Filter the records below for the word "Left". Copy each line that holds it.

————————

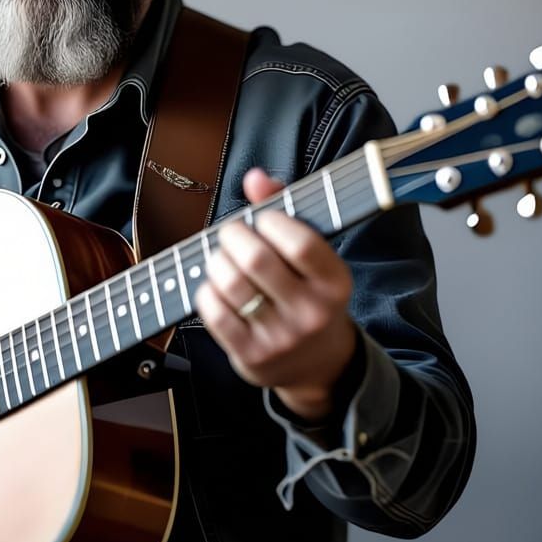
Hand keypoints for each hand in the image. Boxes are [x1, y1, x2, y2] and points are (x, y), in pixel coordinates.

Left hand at [194, 168, 356, 420]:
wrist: (317, 365)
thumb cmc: (308, 294)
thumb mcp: (313, 257)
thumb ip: (286, 209)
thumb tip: (256, 177)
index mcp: (335, 283)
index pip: (300, 243)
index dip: (271, 220)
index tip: (262, 219)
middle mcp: (311, 313)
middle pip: (256, 259)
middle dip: (233, 235)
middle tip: (232, 233)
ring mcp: (281, 337)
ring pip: (230, 284)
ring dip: (216, 261)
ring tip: (222, 259)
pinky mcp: (251, 355)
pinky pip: (214, 311)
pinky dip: (206, 290)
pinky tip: (216, 286)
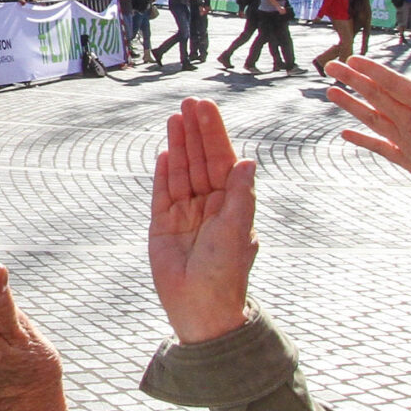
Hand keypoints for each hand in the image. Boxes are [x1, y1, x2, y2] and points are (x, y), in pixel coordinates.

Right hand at [150, 98, 258, 342]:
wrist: (200, 306)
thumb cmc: (226, 271)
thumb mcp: (237, 229)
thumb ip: (239, 194)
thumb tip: (248, 161)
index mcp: (230, 202)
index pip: (221, 159)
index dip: (214, 134)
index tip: (206, 108)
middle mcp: (209, 203)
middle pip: (200, 159)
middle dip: (195, 132)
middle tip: (188, 103)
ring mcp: (185, 213)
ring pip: (181, 171)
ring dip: (179, 145)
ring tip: (174, 119)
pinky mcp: (164, 225)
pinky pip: (163, 193)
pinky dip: (164, 173)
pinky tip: (164, 153)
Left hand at [321, 52, 410, 244]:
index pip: (397, 85)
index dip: (373, 71)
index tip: (354, 58)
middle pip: (379, 99)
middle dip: (353, 81)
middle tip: (331, 66)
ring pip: (375, 122)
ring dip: (351, 106)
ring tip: (331, 93)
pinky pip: (382, 149)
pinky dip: (363, 139)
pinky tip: (346, 133)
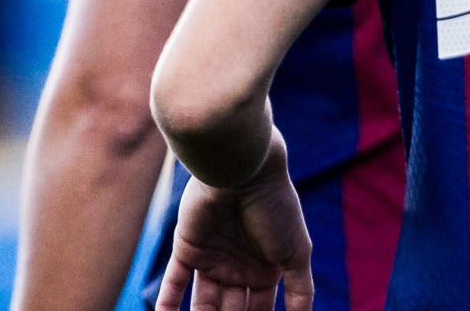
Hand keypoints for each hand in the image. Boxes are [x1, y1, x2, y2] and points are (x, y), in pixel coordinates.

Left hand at [157, 135, 312, 310]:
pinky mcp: (187, 249)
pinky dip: (168, 303)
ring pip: (202, 303)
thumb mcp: (298, 252)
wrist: (245, 172)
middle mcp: (240, 267)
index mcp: (267, 269)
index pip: (260, 308)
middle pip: (230, 309)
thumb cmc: (276, 209)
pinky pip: (174, 282)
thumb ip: (301, 288)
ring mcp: (213, 258)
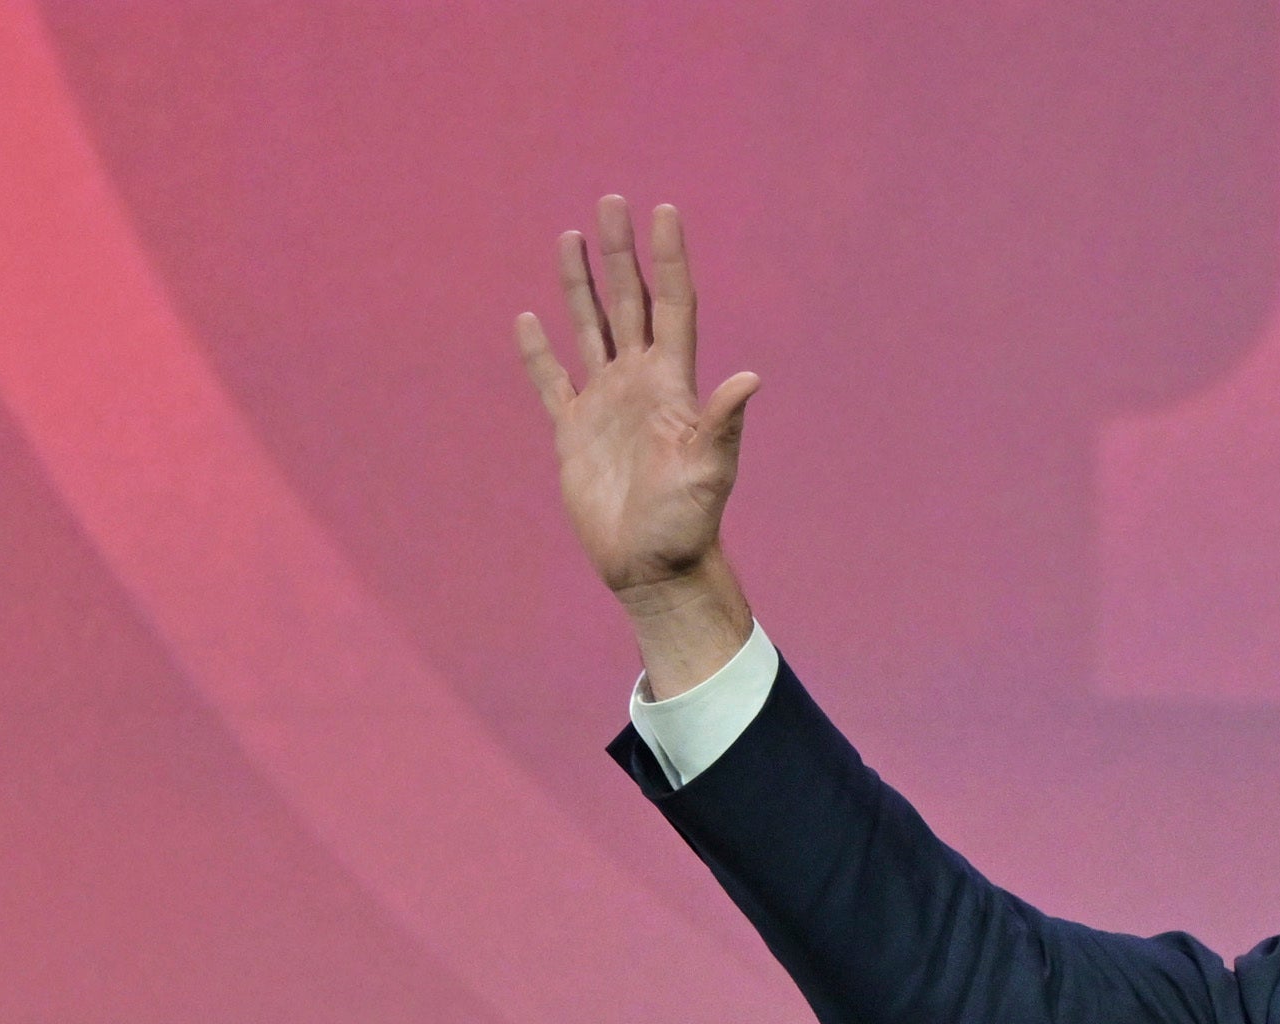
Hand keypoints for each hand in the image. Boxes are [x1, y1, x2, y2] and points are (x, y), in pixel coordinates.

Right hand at [516, 196, 762, 685]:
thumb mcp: (709, 471)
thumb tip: (750, 378)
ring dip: (580, 284)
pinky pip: (552, 381)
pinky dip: (539, 352)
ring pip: (590, 328)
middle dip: (621, 252)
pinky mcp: (573, 432)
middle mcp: (639, 383)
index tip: (664, 210)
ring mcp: (605, 404)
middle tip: (611, 200)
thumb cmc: (688, 524)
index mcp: (673, 385)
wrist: (653, 568)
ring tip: (570, 237)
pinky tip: (529, 320)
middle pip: (628, 302)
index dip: (668, 259)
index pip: (672, 305)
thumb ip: (722, 423)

————————

* Solution for this task
Left hand at [194, 168, 356, 420]:
Left hand at [321, 52, 410, 244]:
Left hand at [157, 135, 312, 310]:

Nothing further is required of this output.